##### EXERCISE INPUT

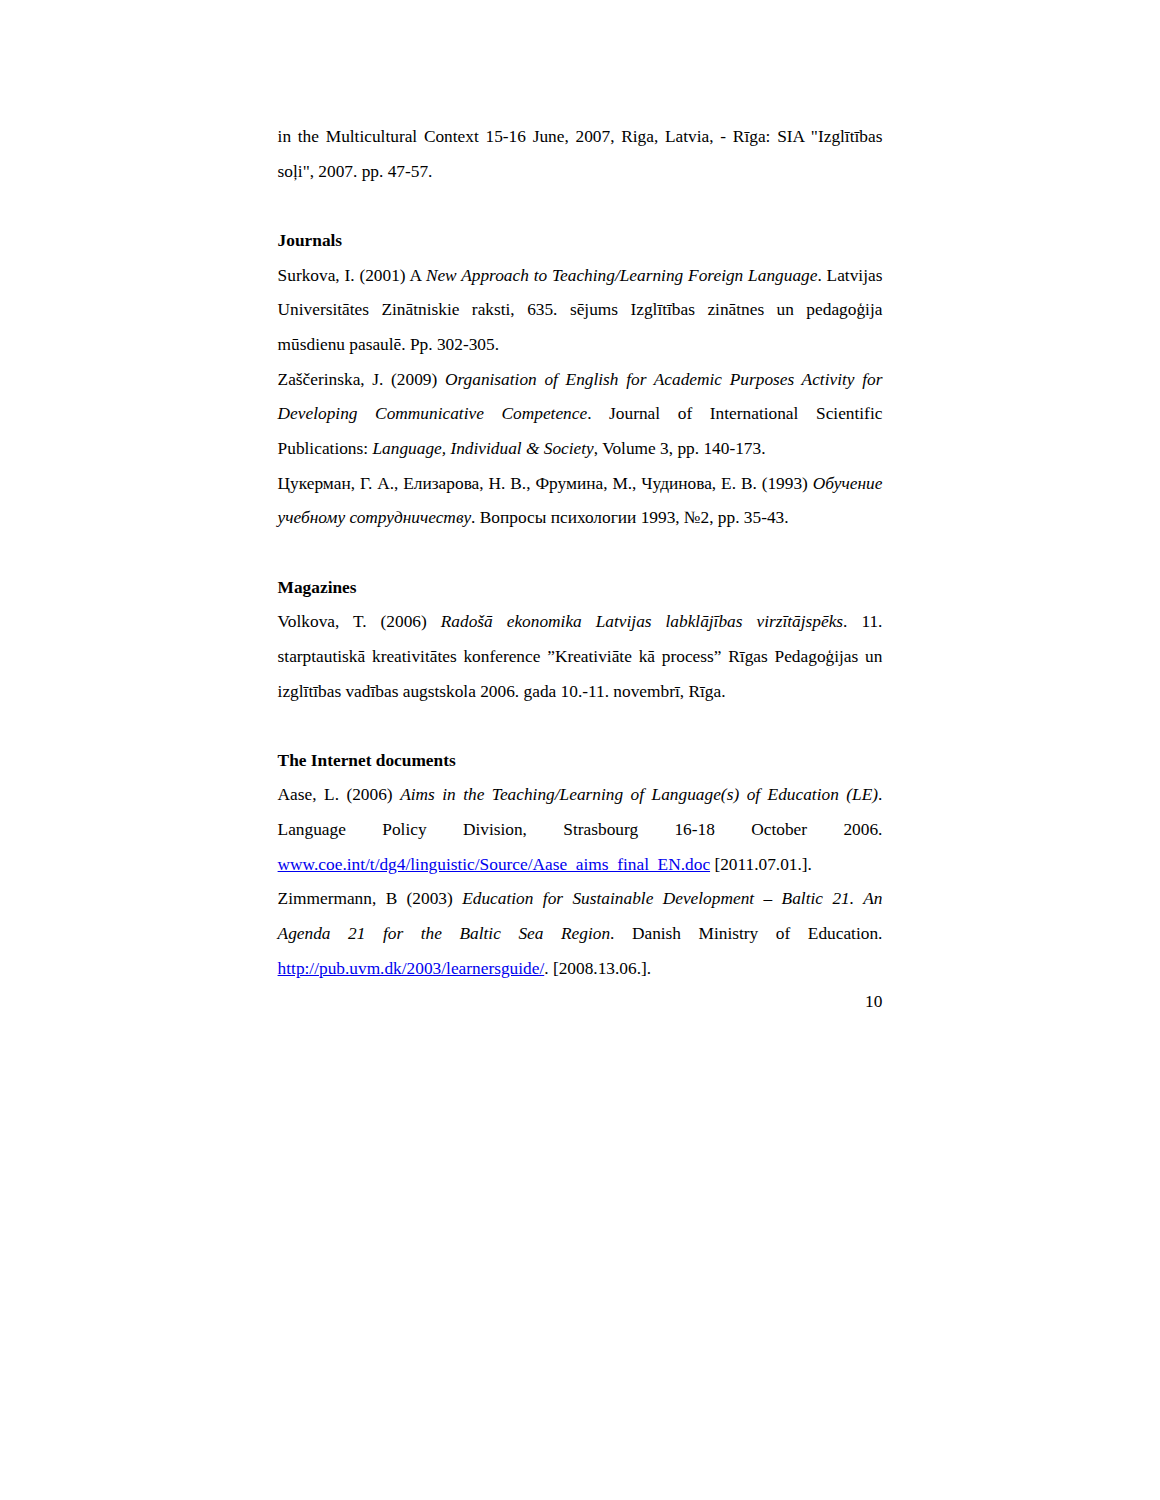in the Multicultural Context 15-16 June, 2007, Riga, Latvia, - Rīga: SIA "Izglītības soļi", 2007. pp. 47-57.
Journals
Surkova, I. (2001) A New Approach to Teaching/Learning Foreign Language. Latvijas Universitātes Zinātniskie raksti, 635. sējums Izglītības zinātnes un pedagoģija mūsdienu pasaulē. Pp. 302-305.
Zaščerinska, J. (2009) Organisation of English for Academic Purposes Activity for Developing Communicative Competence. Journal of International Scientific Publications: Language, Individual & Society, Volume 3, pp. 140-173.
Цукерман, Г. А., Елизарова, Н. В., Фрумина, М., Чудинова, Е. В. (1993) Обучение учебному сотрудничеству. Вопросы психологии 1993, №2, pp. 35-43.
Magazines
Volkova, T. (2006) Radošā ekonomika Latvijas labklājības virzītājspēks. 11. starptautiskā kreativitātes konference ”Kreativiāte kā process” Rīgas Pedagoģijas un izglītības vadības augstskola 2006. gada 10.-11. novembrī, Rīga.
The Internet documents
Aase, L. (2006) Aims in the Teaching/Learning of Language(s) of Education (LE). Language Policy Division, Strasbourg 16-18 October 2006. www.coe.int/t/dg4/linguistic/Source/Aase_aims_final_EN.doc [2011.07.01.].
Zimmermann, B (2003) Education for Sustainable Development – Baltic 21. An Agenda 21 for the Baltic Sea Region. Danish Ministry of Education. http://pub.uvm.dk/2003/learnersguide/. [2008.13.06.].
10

##########
##### EXERCISE INPUT

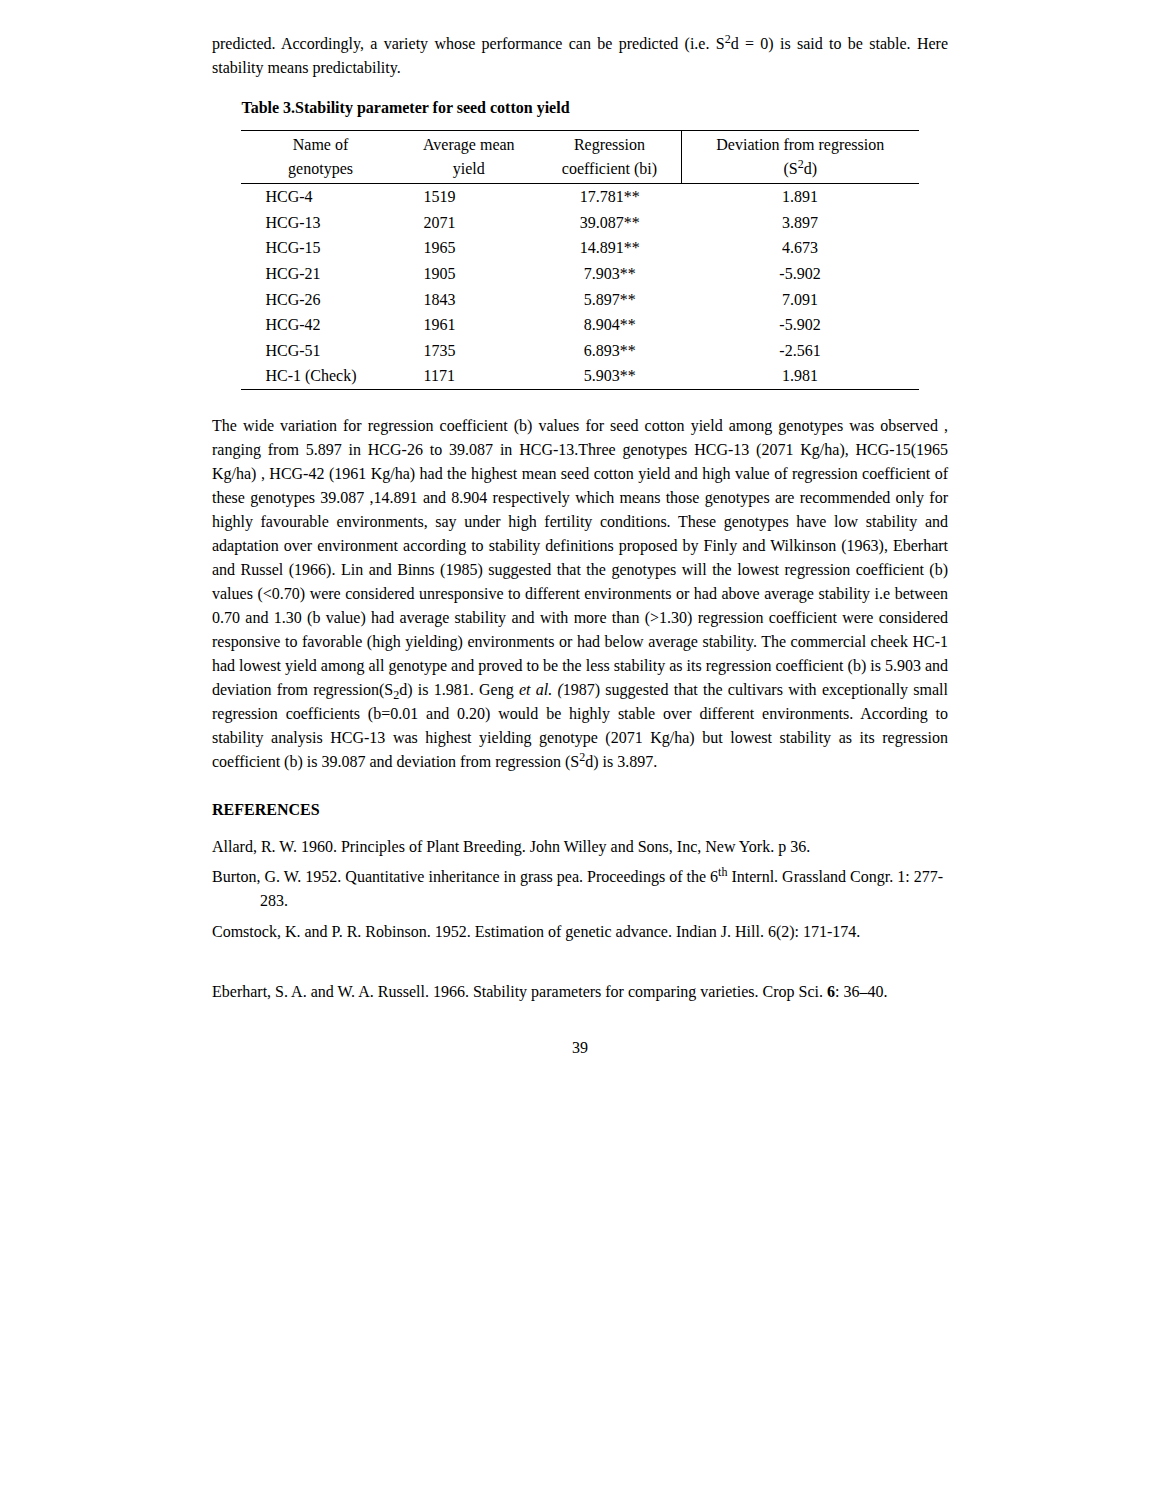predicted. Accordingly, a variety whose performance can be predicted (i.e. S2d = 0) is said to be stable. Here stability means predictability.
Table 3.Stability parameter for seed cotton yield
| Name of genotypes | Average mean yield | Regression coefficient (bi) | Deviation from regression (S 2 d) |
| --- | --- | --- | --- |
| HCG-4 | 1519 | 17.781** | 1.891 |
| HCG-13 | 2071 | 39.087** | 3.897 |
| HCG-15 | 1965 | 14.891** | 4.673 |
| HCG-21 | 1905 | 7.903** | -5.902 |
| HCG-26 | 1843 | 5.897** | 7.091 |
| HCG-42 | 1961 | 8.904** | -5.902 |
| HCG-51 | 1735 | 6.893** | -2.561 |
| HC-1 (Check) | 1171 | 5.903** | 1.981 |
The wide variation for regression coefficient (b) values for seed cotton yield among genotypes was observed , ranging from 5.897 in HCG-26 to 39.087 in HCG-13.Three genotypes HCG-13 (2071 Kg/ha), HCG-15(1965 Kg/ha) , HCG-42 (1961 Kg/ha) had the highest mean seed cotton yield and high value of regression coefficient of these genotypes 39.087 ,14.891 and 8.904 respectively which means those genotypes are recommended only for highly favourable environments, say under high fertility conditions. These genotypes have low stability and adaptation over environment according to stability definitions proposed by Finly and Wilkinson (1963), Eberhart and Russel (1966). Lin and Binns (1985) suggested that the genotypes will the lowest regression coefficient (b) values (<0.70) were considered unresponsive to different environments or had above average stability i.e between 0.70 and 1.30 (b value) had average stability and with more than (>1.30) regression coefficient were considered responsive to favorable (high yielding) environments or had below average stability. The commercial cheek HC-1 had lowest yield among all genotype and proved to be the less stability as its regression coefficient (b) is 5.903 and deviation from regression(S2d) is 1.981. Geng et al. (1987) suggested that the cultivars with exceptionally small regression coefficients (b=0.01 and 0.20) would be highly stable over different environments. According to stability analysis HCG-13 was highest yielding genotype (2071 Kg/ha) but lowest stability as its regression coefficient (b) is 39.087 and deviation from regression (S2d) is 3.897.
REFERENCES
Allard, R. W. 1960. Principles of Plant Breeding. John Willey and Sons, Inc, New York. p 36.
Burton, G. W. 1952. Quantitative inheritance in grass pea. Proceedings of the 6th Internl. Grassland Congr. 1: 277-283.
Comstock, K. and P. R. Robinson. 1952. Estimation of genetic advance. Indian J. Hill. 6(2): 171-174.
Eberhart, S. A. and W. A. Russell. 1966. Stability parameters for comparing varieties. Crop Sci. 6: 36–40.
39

##########

TASK TO CARRY OUT
Determine how many lines above contain the word "Learning", then give the number by itself.

SOLUTION TO THIS PROBLEM
2